Plainpalais avant Ballenberg
Genève vers 1880 alignait une volée de scientifiques de haut niveau, à l’instar du modèle développé aujourd’hui par nos hautes écoles techniques. Cette année-là Théodore Turrettini (35 ans) et Jacques Pury (20 ans) s’embarquent pour rencontrer Edison aux Etats-Unis dans sa fameuse grange magique. Les applications qu’ils ramènent de leur voyage se retrouveront, entre autres, dans le développement du réseau électrique alternatif qui prendra précisément le relais de l’énergie produite par l’eau sous pression. Au demeurant cette eau sous pression est transformée par le moteur Schmid, produit par la société d’instruments de physique (SIP) longtemps dirigée par Théodore Turrettini et où le jeune Pury a fait ses premières armes.
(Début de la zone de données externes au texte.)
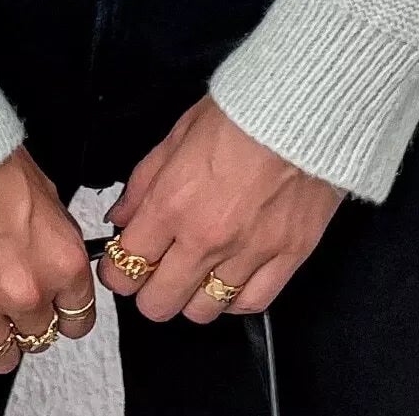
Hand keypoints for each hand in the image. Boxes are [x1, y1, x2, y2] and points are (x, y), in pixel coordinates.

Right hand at [0, 145, 96, 372]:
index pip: (77, 321)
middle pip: (38, 339)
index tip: (52, 308)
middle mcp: (26, 292)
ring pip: (0, 357)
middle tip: (10, 296)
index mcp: (61, 262)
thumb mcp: (45, 196)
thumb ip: (54, 243)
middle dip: (27, 320)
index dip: (63, 314)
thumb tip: (53, 266)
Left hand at [98, 95, 343, 321]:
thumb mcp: (176, 135)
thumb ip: (144, 183)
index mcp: (171, 204)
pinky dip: (235, 298)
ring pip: (203, 311)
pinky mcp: (288, 256)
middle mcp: (206, 238)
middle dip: (148, 291)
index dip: (117, 271)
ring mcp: (248, 252)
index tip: (121, 263)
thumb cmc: (238, 111)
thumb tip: (122, 217)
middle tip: (155, 271)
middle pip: (159, 304)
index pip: (125, 268)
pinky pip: (251, 303)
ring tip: (195, 273)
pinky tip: (230, 280)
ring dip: (192, 296)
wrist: (302, 106)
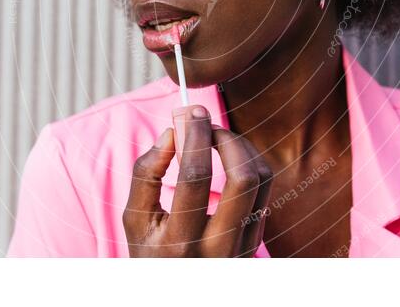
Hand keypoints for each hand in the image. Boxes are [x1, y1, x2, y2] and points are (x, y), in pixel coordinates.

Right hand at [123, 105, 273, 256]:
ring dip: (241, 147)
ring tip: (216, 138)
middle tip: (206, 124)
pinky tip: (228, 157)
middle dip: (226, 138)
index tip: (190, 111)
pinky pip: (264, 190)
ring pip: (261, 180)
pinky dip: (248, 163)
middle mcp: (219, 249)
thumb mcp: (135, 220)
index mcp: (180, 244)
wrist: (177, 293)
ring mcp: (244, 247)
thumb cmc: (151, 252)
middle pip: (242, 178)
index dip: (194, 136)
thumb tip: (172, 132)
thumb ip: (146, 173)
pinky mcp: (257, 241)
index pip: (195, 177)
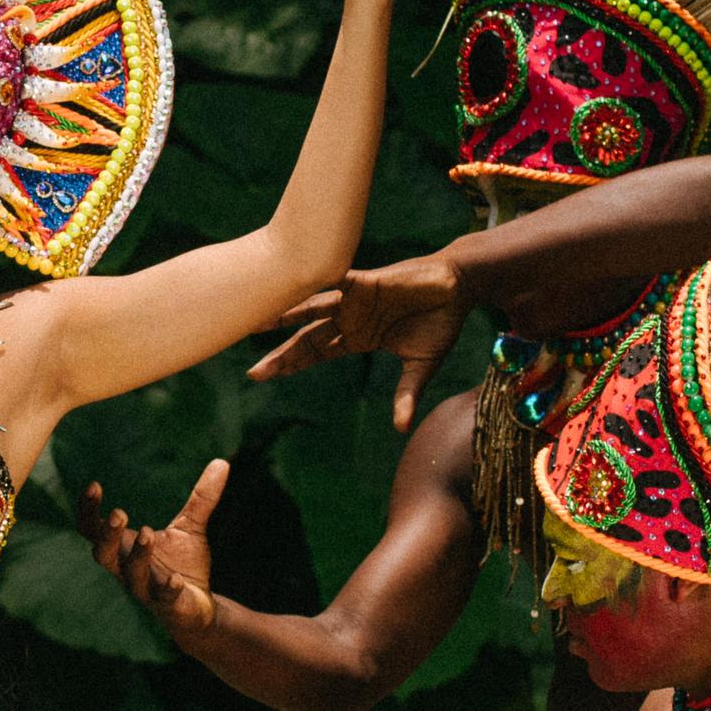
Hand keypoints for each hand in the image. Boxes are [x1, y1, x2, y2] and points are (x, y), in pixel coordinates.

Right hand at [80, 461, 223, 631]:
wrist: (198, 609)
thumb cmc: (183, 566)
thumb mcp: (191, 527)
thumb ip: (201, 498)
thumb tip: (223, 462)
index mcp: (123, 548)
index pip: (92, 530)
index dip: (88, 510)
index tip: (94, 485)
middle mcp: (127, 569)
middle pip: (102, 554)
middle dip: (107, 535)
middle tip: (118, 514)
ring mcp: (146, 590)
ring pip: (131, 576)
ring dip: (137, 555)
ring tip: (147, 533)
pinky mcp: (168, 606)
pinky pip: (163, 598)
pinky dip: (168, 588)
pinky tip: (176, 579)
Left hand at [251, 254, 468, 432]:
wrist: (458, 287)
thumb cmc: (439, 322)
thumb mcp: (422, 366)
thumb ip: (407, 395)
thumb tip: (401, 429)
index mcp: (357, 338)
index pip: (314, 354)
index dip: (289, 364)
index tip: (260, 377)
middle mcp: (349, 319)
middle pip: (305, 337)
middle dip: (280, 353)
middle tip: (253, 371)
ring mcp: (355, 299)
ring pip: (311, 307)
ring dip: (285, 313)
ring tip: (257, 319)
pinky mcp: (366, 282)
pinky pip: (337, 281)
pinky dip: (317, 284)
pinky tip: (292, 285)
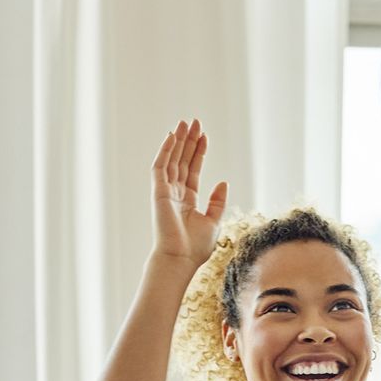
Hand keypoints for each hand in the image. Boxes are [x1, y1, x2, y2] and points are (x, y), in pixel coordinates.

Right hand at [151, 119, 228, 267]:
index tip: (204, 136)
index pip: (192, 170)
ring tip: (185, 123)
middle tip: (194, 122)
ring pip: (171, 160)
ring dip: (178, 141)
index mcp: (187, 201)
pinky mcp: (158, 192)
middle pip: (181, 161)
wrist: (180, 258)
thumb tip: (223, 181)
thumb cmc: (195, 247)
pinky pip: (160, 167)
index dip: (198, 152)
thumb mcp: (213, 221)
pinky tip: (172, 137)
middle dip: (188, 142)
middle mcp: (175, 194)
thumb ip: (217, 201)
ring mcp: (165, 192)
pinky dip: (165, 151)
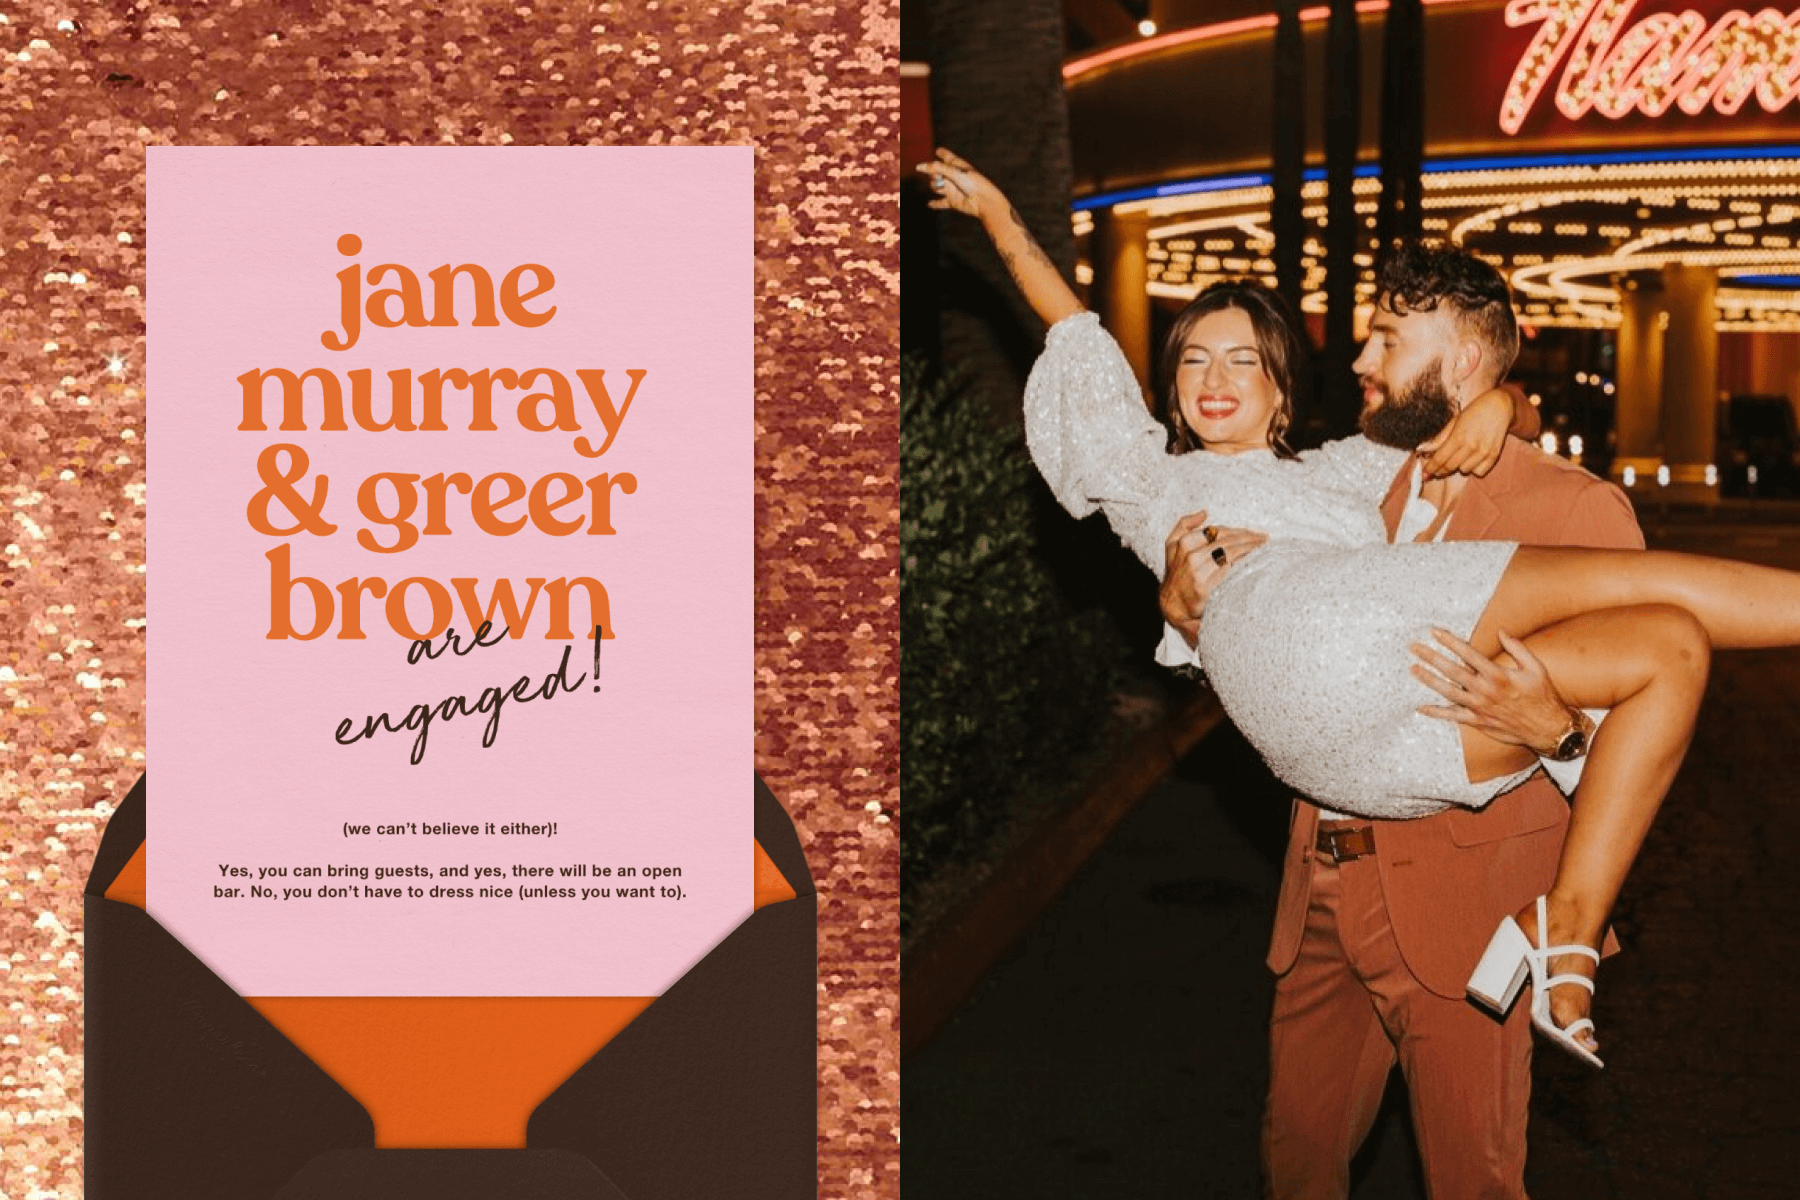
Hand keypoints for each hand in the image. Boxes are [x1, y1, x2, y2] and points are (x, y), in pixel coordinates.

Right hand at [916, 148, 1002, 222]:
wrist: (983, 202)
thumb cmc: (972, 183)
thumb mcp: (954, 172)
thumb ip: (937, 168)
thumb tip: (919, 167)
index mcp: (957, 166)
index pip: (948, 157)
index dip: (942, 153)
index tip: (938, 150)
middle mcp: (954, 177)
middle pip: (937, 173)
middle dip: (934, 173)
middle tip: (938, 176)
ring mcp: (952, 189)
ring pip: (936, 187)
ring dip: (935, 186)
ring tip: (940, 187)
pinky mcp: (952, 202)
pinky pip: (940, 203)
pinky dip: (935, 204)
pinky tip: (929, 204)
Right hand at [1159, 511, 1268, 646]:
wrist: (1171, 605)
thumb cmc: (1175, 574)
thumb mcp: (1171, 546)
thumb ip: (1184, 525)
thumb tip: (1204, 512)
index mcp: (1184, 542)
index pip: (1218, 531)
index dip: (1238, 531)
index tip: (1253, 533)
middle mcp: (1191, 555)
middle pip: (1227, 541)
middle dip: (1249, 537)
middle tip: (1264, 538)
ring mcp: (1198, 571)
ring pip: (1231, 553)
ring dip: (1250, 548)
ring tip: (1264, 546)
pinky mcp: (1205, 587)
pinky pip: (1229, 570)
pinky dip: (1244, 562)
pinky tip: (1255, 559)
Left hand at [1410, 627, 1573, 755]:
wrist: (1548, 728)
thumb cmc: (1543, 696)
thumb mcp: (1536, 667)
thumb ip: (1517, 648)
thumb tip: (1501, 631)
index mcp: (1498, 675)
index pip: (1468, 654)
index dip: (1450, 641)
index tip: (1434, 632)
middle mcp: (1485, 691)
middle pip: (1452, 671)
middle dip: (1431, 657)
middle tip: (1414, 647)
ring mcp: (1480, 707)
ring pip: (1448, 692)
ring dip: (1429, 680)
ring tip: (1413, 669)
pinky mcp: (1478, 721)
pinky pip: (1453, 717)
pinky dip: (1437, 712)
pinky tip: (1421, 707)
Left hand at [1417, 385, 1513, 477]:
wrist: (1499, 406)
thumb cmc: (1474, 412)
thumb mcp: (1453, 422)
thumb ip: (1439, 439)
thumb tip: (1422, 450)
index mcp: (1458, 436)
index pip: (1440, 459)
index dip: (1430, 468)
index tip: (1424, 474)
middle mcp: (1471, 446)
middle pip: (1450, 467)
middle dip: (1440, 470)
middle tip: (1436, 470)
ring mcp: (1484, 452)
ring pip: (1464, 471)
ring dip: (1459, 466)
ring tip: (1460, 455)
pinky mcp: (1494, 455)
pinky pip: (1479, 472)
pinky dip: (1474, 468)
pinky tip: (1473, 458)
La mise en place inéluctable du réseau électrique est très fortement combattue par l’industrie gazière tenue par la famille Ador, bête noire des milieux de gauche, en l’occurrence les radicaux. Politiquement, le choix de municipaliser l’énergie témoigne d’une vision intelligente des dirigeants de la cité. La maîtrise du progrès c’est la grande affaire de Genève à cette période – 1896 – qui est aussi celle de l’exposition nationale suisse logée, ce sera une exception, au bout du lac. Cette «expo» signe l’époque en accueillant le cinématographe des frères Lumière et le phonographe d’Edison. A ce qu’on sache c’est là qu’est né le concept du village suisse qui se révélera le « clou » de l’Exposition avec plus d’un million de visiteurs. Ballenberg avant la lettre (2) le village suisse est animé par plus de 350 acteurs en costume présentant les industries campagnardes : broderies, filatures, vannerie mais aussi une laiterie fribourgeoise qui fabrique chaque jour beurre et fromage. Tout ce petit monde habite 56 maisons et chalets repris «à l’identique». A cette vision d’hier la ville répond par cent images de progrès comme l’éclairage électrique de ses rues grâce au courant produit par les forces hydrauliques de l’usine de la Coulouvrenière. Et encore, anticipation d’un rôle qui prendra corps à Cointrin, l’ascension de la plaine de Plainpalais par 30’000 passagers de ballons captifs. ■
Notes
1 – Selon la notice publiée en 1908 par A Bétant, ingénieur, directeur des eaux de la ville de Genève.
2 – le musée suisse de l’habitat rural à Ballenberg au-dessus de Brienz est né dans l’été 1968 par la volonté de la Confédération et du canton de Berne. Il a été ouvert au public en 1978.